The Bitcoin network hashrate is an estimate that gauges how much computing power (and thus, miners) are competing for Bitcoin blocks. There’s no way to pull data on the hashrate of all the world’s miners to get a pinpoint figure for the Bitcoin network’s total hashrate. Instead, Bitcoin miners calculate Bitcoin’s estimated total hashrate using Bitcoin’s difficulty and block times.
Hashrate Index charts Bitcoin’s hashrate across three simple-moving-average (SMA) timeframes: 3 days (432 blocks), 7 days (1,008 blocks) and 30 days (4,320 blocks).
The 3 day or 432 blocks timeframe is useful because it is very current. You can easily spot massive disruptions to the Bitcoin mining hashrate from events like China’s Mining Ban, for example.
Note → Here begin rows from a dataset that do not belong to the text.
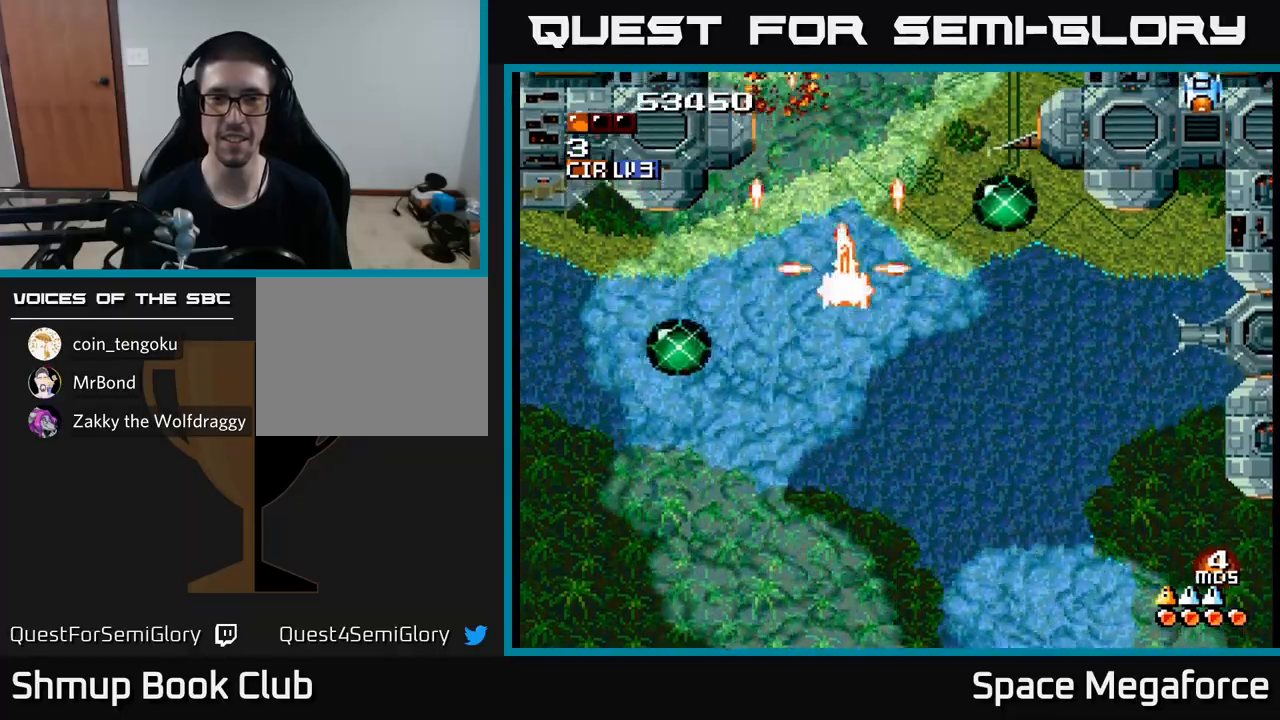
{"buttons": ["X", "DPAD_LEFT"], "events": [[83, "DPAD_UP", "up"], [117, "DPAD_RIGHT", "down"], [217, "DPAD_DOWN", "down"], [383, "DPAD_RIGHT", "up"], [433, "DPAD_DOWN", "up"], [467, "DPAD_LEFT", "down"]]}
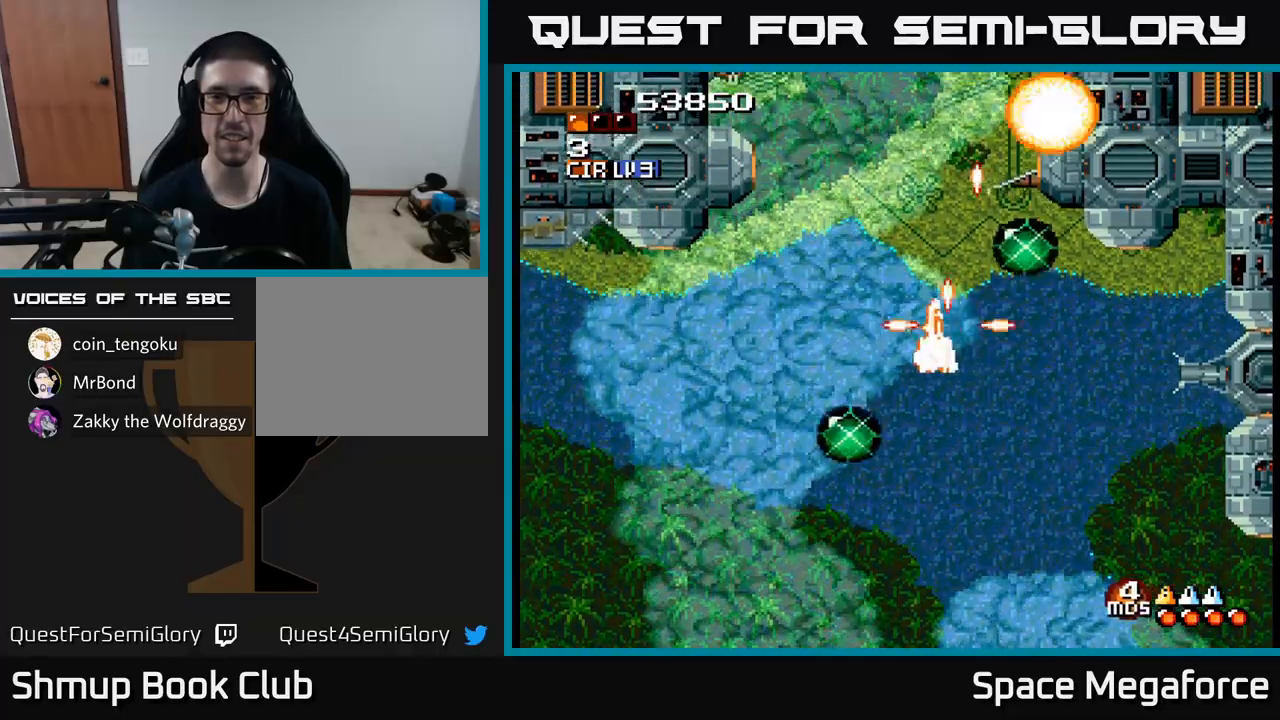
{"buttons": ["X"], "events": [[67, "DPAD_LEFT", "up"], [117, "DPAD_UP", "down"], [300, "DPAD_UP", "up"]]}
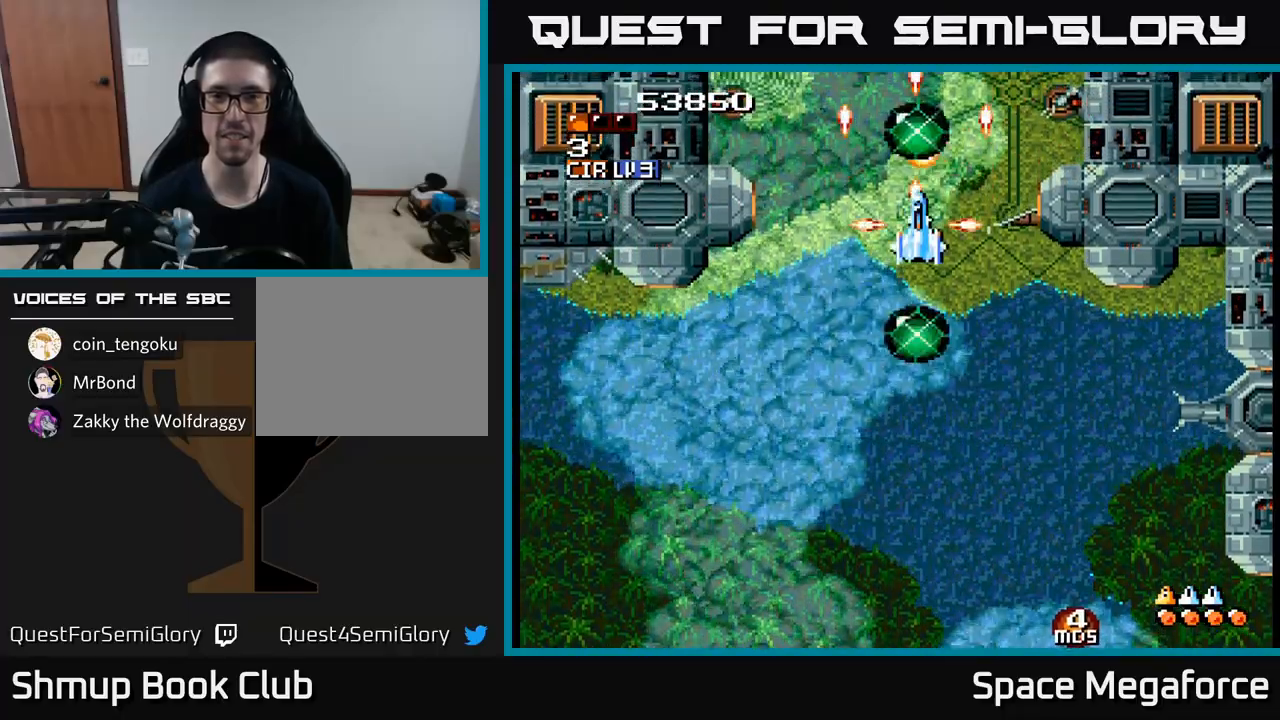
{"buttons": ["X", "DPAD_DOWN"], "events": [[17, "DPAD_UP", "down"], [117, "DPAD_LEFT", "down"], [150, "DPAD_UP", "up"], [267, "DPAD_DOWN", "down"], [267, "DPAD_LEFT", "up"], [317, "DPAD_RIGHT", "down"], [333, "DPAD_DOWN", "up"], [417, "DPAD_RIGHT", "up"], [500, "DPAD_DOWN", "down"]]}
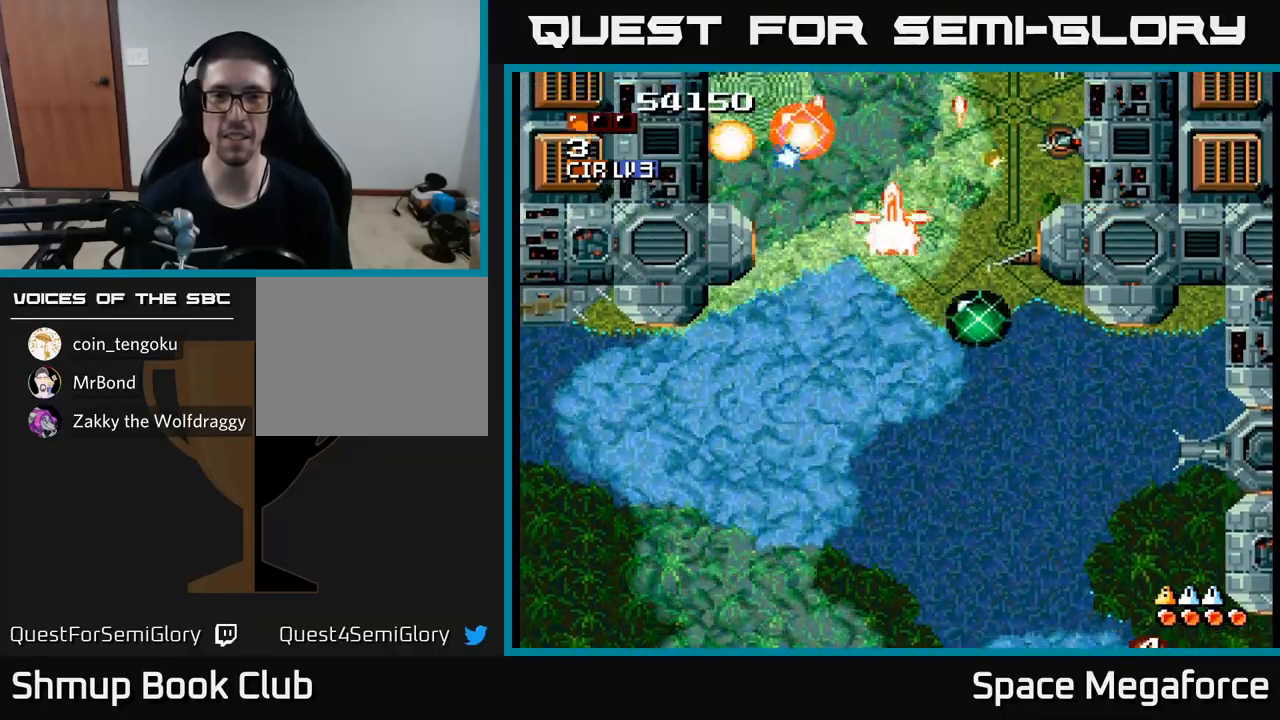
{"buttons": ["X"], "events": [[100, "DPAD_DOWN", "up"], [350, "DPAD_RIGHT", "down"], [383, "DPAD_RIGHT", "up"]]}
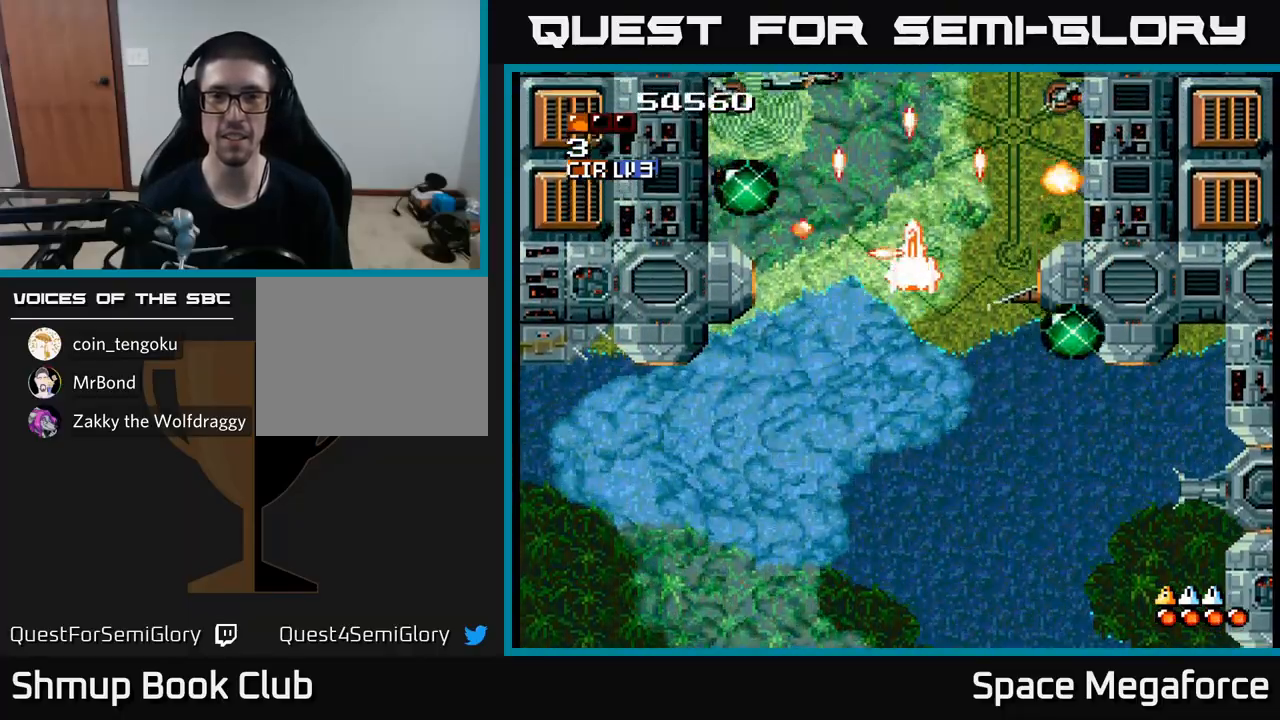
{"buttons": ["X"], "events": [[117, "DPAD_RIGHT", "down"], [283, "DPAD_RIGHT", "up"]]}
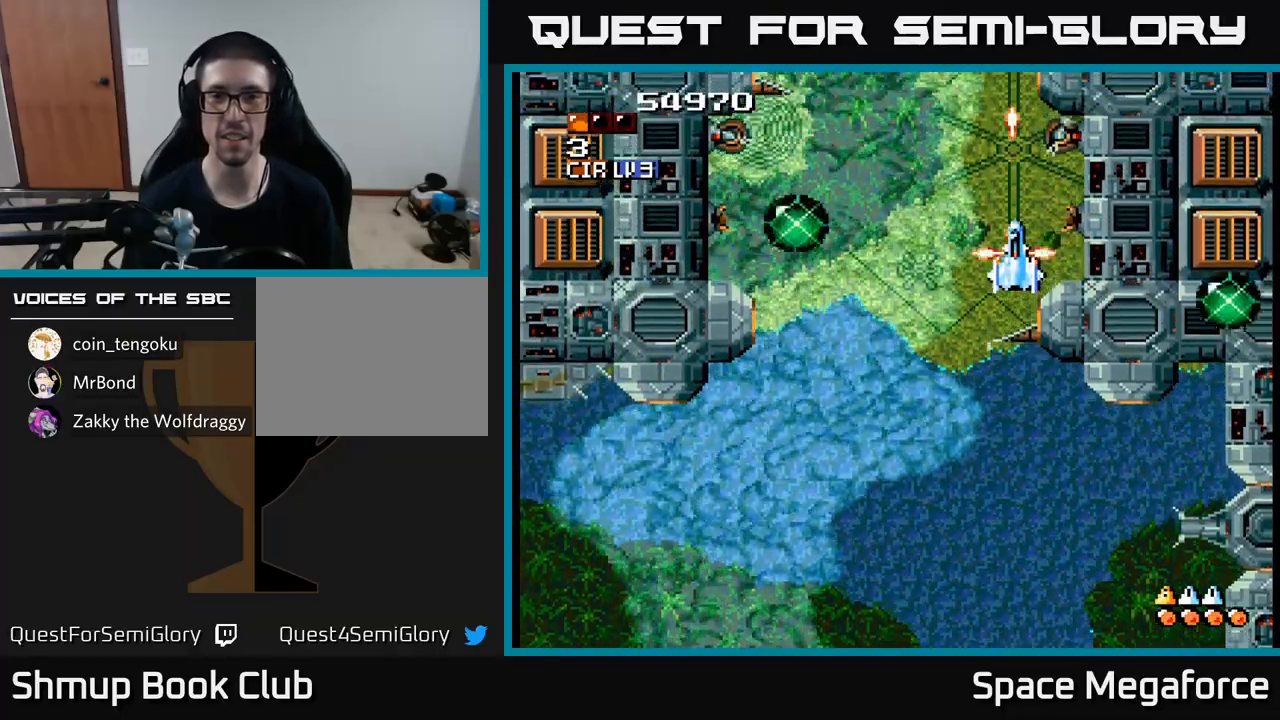
{"buttons": ["X", "DPAD_DOWN"], "events": [[233, "DPAD_DOWN", "down"], [267, "DPAD_LEFT", "down"], [283, "DPAD_DOWN", "up"], [383, "DPAD_DOWN", "down"], [400, "DPAD_LEFT", "up"]]}
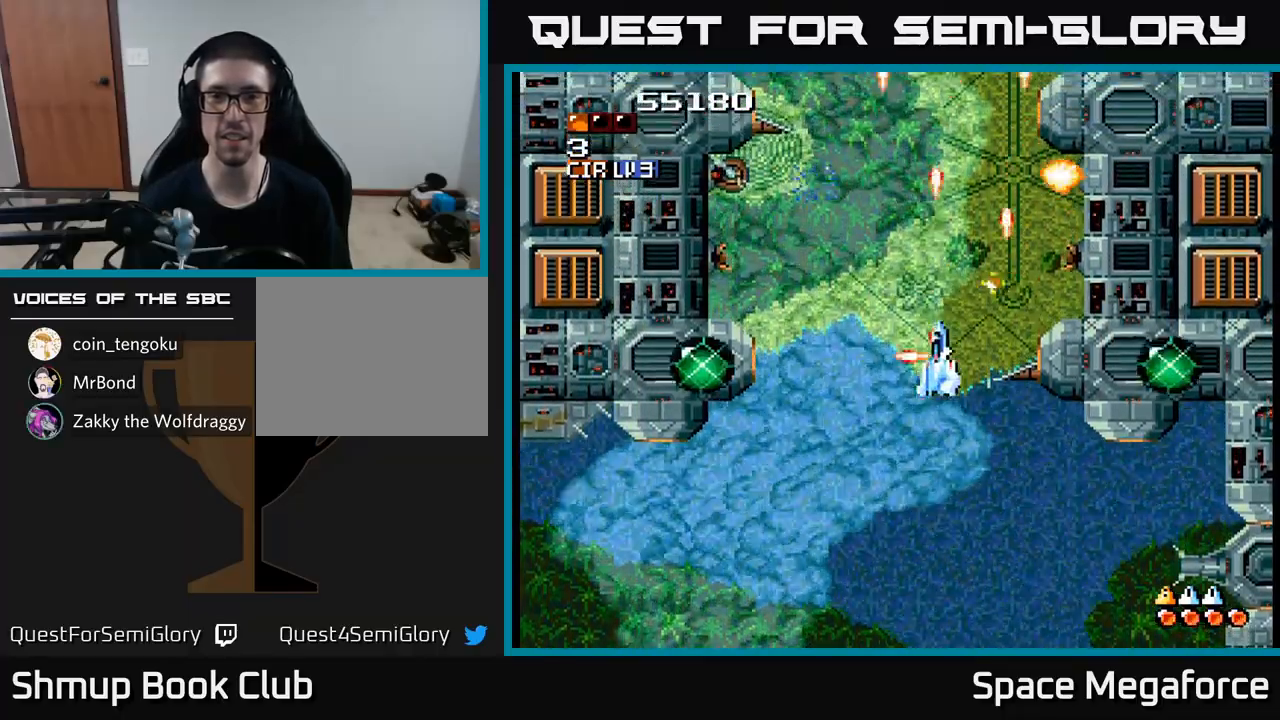
{"buttons": ["X"], "events": [[83, "DPAD_LEFT", "down"], [100, "DPAD_DOWN", "up"], [217, "DPAD_UP", "down"], [367, "DPAD_UP", "up"], [400, "DPAD_LEFT", "up"]]}
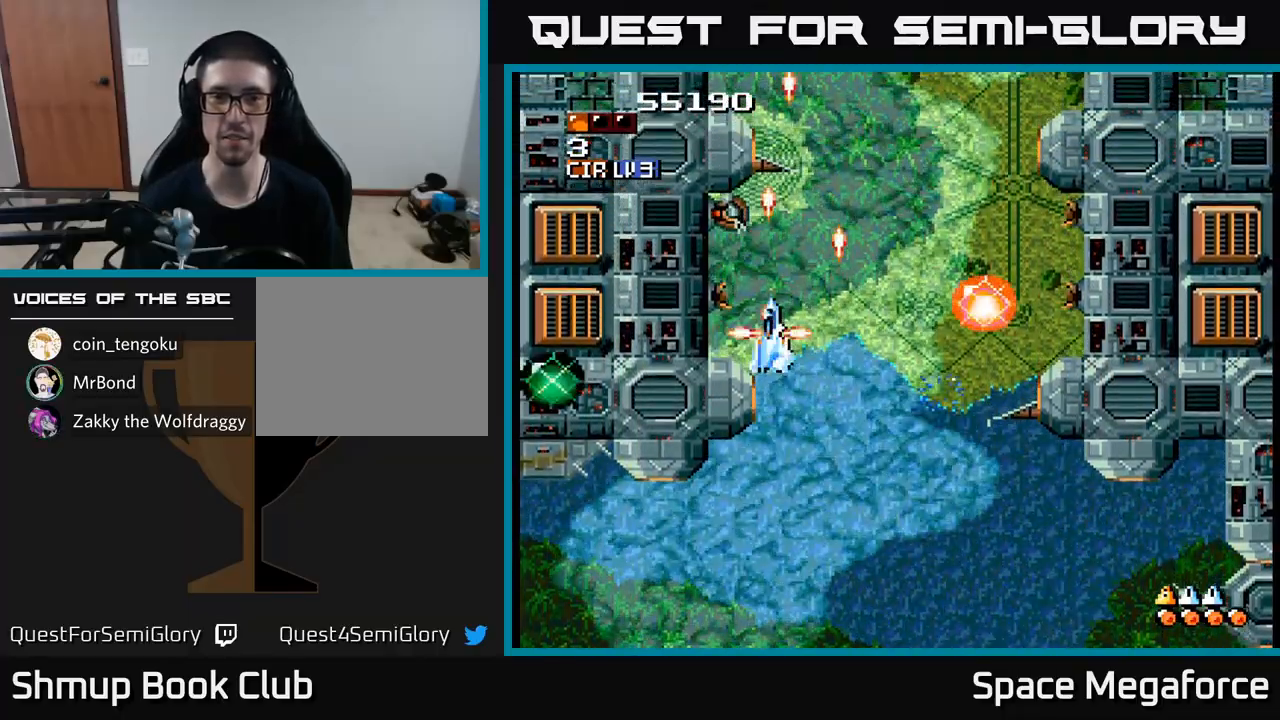
{"buttons": ["X", "DPAD_RIGHT"], "events": [[83, "DPAD_RIGHT", "down"], [133, "DPAD_DOWN", "down"], [233, "DPAD_RIGHT", "up"], [367, "DPAD_RIGHT", "down"], [450, "DPAD_DOWN", "up"]]}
The downside of the 3 day view is that faster or shorter blocks can distort the hashrate estimate, making Bitcoin’s total hashrate appear larger or smaller than it really is.
While less current than the 3 day, the 7 day or 1,008 blocks hashrate metric is less influenced by bitcoin mining luck and block times, and so miners see it as a more accurate estimate. The 7D is the industry standard for hashrate reporting.
Lastly, the 30 day or 4,320 blocks SMA smooths outs most of the noise cause by variance to block times but heavily lags short-term trends.